How often do we regret not having done something and wondering where our life would have headed if we had chosen differently? And what if all those lives with the different choices were stacked up on top of each other and we could access them to see how they had turned out? Matt Haig‘s The Midnight Library is all about visiting those lives where the choice had been different.
Nora Seed, who had studied philosophy at university but is working at a music store, in her thirties has reached a stage in her life where she no longer sees a point to it. One night on the cusp between life and death she arrives at the Midnight Library where time stands still and all the books are the lives she could have led if she had made different choices at each stage. Populated only by the librarian, a mysterious figure whose conversations with Nora gradually reveal to her what the library is all about as she confronts the regrets she has about her life.

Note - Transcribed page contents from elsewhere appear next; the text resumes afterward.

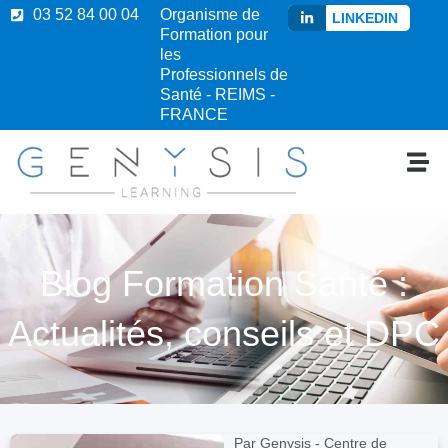
03 52 84 00 04
Organisme de
LINKEDIN
Formation pour
les
Professionnels de
Santé - REIMS -
FRANCE
Blog Formation Santé :
Actualités, conseils et DPC
Par Genysis - Centre de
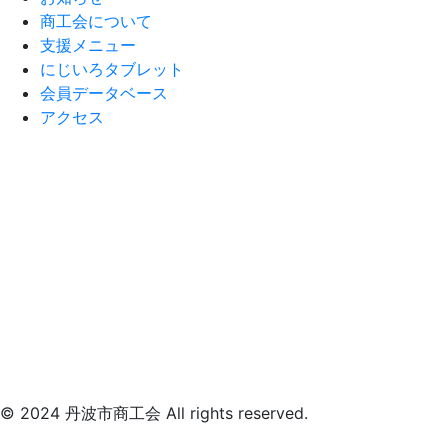
商工会について
支援メニュー
にじいろタブレット
会員データベース
アクセス
© 2024 丹波市商工会 All rights reserved.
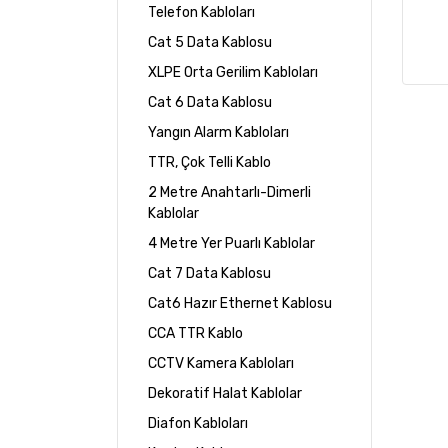
Telefon Kabloları
Cat 5 Data Kablosu
XLPE Orta Gerilim Kabloları
Cat 6 Data Kablosu
Yangın Alarm Kabloları
TTR, Çok Telli Kablo
2 Metre Anahtarlı-Dimerli
Kablolar
4 Metre Yer Puarlı Kablolar
Cat 7 Data Kablosu
Cat6 Hazır Ethernet Kablosu
CCA TTR Kablo
CCTV Kamera Kabloları
Dekoratif Halat Kablolar
Diafon Kabloları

This is a book to be read by everyone who has ever said ‘what if’, which is basically, well, everyone. A melding of physics and philosophy, the concept of parallel universes/dimensions and parallel lives, but woven through a simple story of human regrets and wondering. Which, when one comes to think of it, is really not that simple but therein lies the beauty of Haig’s writing because ultimately the book is eminently readable. After completing it we have recommended it to everyone we know and it has become one of our favourite gifting books. These days if someone is agonising over choices that they have to make, we tell them to read The Midnight Library. A book to make the reader sit and think and which provides a perspective that one might not necessarily have thought of. Lovely.